Middle School Scenario #1
Mr. Watson has been teaching 6th grade Social Studies for 4 years at Sunny Brook Middle School.
You have been confronted by several parents whose students are in Mr. Watson’s classes. The parents are concerned that there is a huge “disconnect” between how students perform on daily work and projects compared to their performance on classroom assessments and school and district benchmark assessments. When approached by parents, Mr. Watson states that students are experiencing test anxiety or that he was unable to cover material that was part of the benchmark assessments.
A careful analysis of Mr. Watson’s gradebook entries, assessment data, observations and lesson plans indicate that students are not performing well on assessments and that he has made no effort to amend his lesson plans and adapt his instructional strategies to meet the areas of concern. Conversations with Mr. Watson and a careful analysis of his lesson plans, show that he has not made attempts to address the objectives that he failed to cover from the district pacing guide. Furthermore, daily grades are clearly inflated in comparison to assessment scores.
As principal of Sunnybrook, how would you begin a conversation with Mr. Watson concerning his grading practices and the use of formative assessment to support teaching and learning in his classroom?
Middle School Scenario #2
Mary Revis has been teaching 8th grade mathematics for 8 years at Gray Middle School. Her classes include standard 8th grade Math, Advanced 8th Grade Math and one Math I course. Her entire teaching experience has been in 8th or 9th grade at this school. She recently completed her master’s degree in middle grades math education.

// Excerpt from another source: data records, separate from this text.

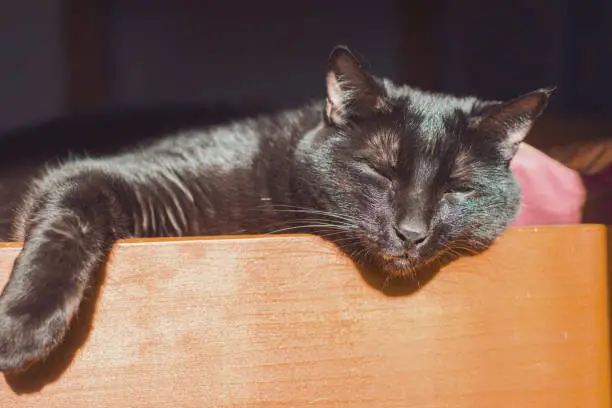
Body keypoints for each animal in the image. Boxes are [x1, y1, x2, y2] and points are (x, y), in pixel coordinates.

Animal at [0, 45, 548, 372]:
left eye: (458, 188)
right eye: (381, 171)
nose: (411, 231)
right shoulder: (94, 175)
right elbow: (68, 221)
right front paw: (24, 325)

Visits to Ms. Revis’s classrooms and examination of student work samples, indicate that she continues to approach Math instruction in a traditional way although the new standards validate the need for providing a very different pedagogical approach to math instruction. She feels very strongly that this approach is best for her students as indicated by the fact that 85% or more of her students are proficient in all of her classes.
You know that while Ms. Revis’ students consistently meet proficiency on their EOG tests, her EVAAS reports show that her students are not meeting expected growth. Specifically, students grouped in the highest tertile in her class are falling well below expected growth targets.
What conversations would you have with Ms. Revisconcerning growth versus proficiency in light of her instructional practices?
Middle School Scenario #3
Ms. Lavender is a 7th grade English/Language Arts teacher at Spartan Middle School who is experiencing a year in which most of her classes are extremely diverse. In her 4th period class, for example, 6 of her 27 students are ESL, 5 are exceptional and 3 are repeating the class due to poor performance in the previous year.
Ms. Lavender is particularly challenged by the diverse range of reading abilities in her class. She has attempted many strategies that have been discussed in her PLCs and SIOP and Reading Foundations training sessions. She works well with specialists in the school to attempt to meet the needs of her students and has actively searched for and completed professional development activities focused on the addressing the needs of her students and areas in which she feels that she needs professional support.
Early examination of her students’ performances in class show that her adaption of instructional practices are making a difference as evidenced by increased student engagement and student performance on in class assignments documented on classroom walk-through documents. These improvementsare not always reflected in her students’ performances on unit and benchmark assessments.
Ms. Lavender is quickly becoming very frustrated and concerned that she is not meeting the learning needs of her students although she appears to be embracing and attempting all the “right” strategies.
As her principal, how would you guide and support her in moving forward? What additional information might you collect to scaffold your support?
Middle School Scenario #4
Mr. Holland is a 20 year veteran music and band teacher. In his classes, students’ grades consist of scores from weekly paper/pencil tests on terms and music theory. Additionally, he has created performance rubrics on which students are scored. While his grading system appears to offer a well-rounded picture of student progress in his classes as related to the NC Standard Course of Study, there is little evidence in his instructional strategies that he differentiates his instruction to promote growth in his average and below average students as indicated on their performance rubric scores.
Mr. Holland’s professional development focus has always been to attend the annual state music teachers’ convention. He is also part of a PLC team which consists of teachers of the arts and physical educationwith no state mandated final assessment required for their courses. The focus of this team has been on the proposed state plans for the analysis of student work process. Discussions are held on best practices around creating rubrics that embrace standards and document student growth. Mr. Holland openly and often expresses frustration that his attendance at these meetings does not support his professional growth and that he sees no reason to change the grading practices that he has implemented in his classroom.
You are meeting with Mr. Holland for a mid-year review of his professional growth plan. How would you begin the conversation to address your concerns around student growth and differentiation strategies in his classroom?